Bechara et al. [11], Bechara et al. [12] and Bezerra et al. [6] have found similar results when assessing MAR in the presence of a metallic sphere within the imaging phantom. However, the assessment was restricted to a single area adjacent to the sphere whose composition was not revealed. Considering the clinical importance of evaluating the entire area adjacent to the artefact source because CBCT image degradation can extend in all directions, the present study had six ROIs around the object of study.

The application of MAR algorithm on CBCT scans leads to an increase in the reconstruction time. According to the instruction manual provided by Vatech, the manufacturer of Picasso Trio CBCT unit, the extra time can be twice as long when MAR algorithm is activated. It is important to highlight that, in this particular CBCT unit, the MAR algorithm has to be selected prior to image acquisition at no specific level.
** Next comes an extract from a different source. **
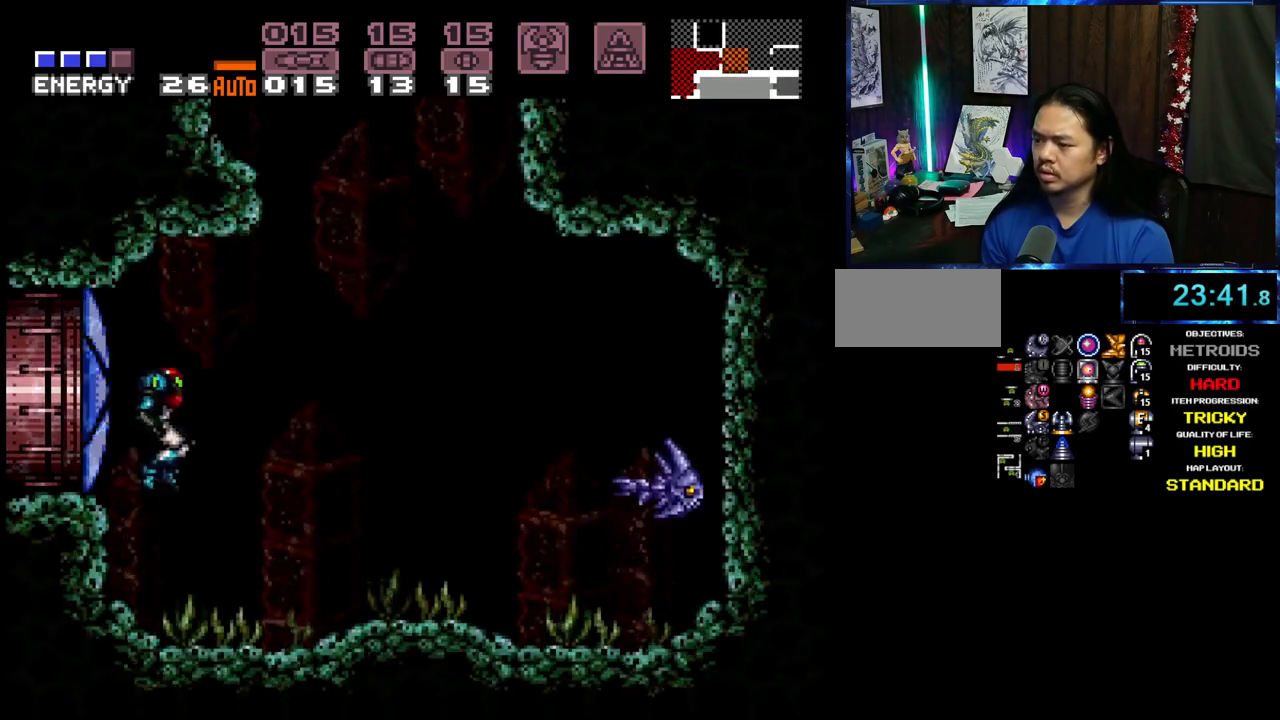
Gameplay with a controller (Nintendo layout); each line is a JSON object with the inputs held at the frame after it (dt_ms = milliseconds from this image to that frame). "events" lists button and stick changes between this image and that frame as [ms after this image, input, new state], when the widget could be followed in between. Not read: L3 R3 START.
{"dt_ms": 500, "buttons": ["DPAD_RIGHT"], "events": []}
Therefore, when dense materials of high atomic number are in the field-of-view, the use of MAR algorithm should be indicated to improve image quality.

Scientific studies that evaluate MAR on CBCT images of different dental materials are scarce in the literature. The evaluation of the isolated effect of MAR on CBCT scans of dental amalgam alloy, gutta-percha and Al-Cu alloy was only possible, in the present study, because many interfering factors were controlled in vitro. Caution should be used when extrapolating the results of a laboratory study on CBCT grey values to a clinical situation because each patient interacts differently with the X-ray beam.

Conclusion

MAR should be used on CBCT scans of objects containing dental amalgam and Al-Cu alloys due to its efficacy in reducing image artefact. Conversely, MAR is not recommended in the presence of gutta-percha, because this would represent an increase in the reconstruction time without improving the image quality.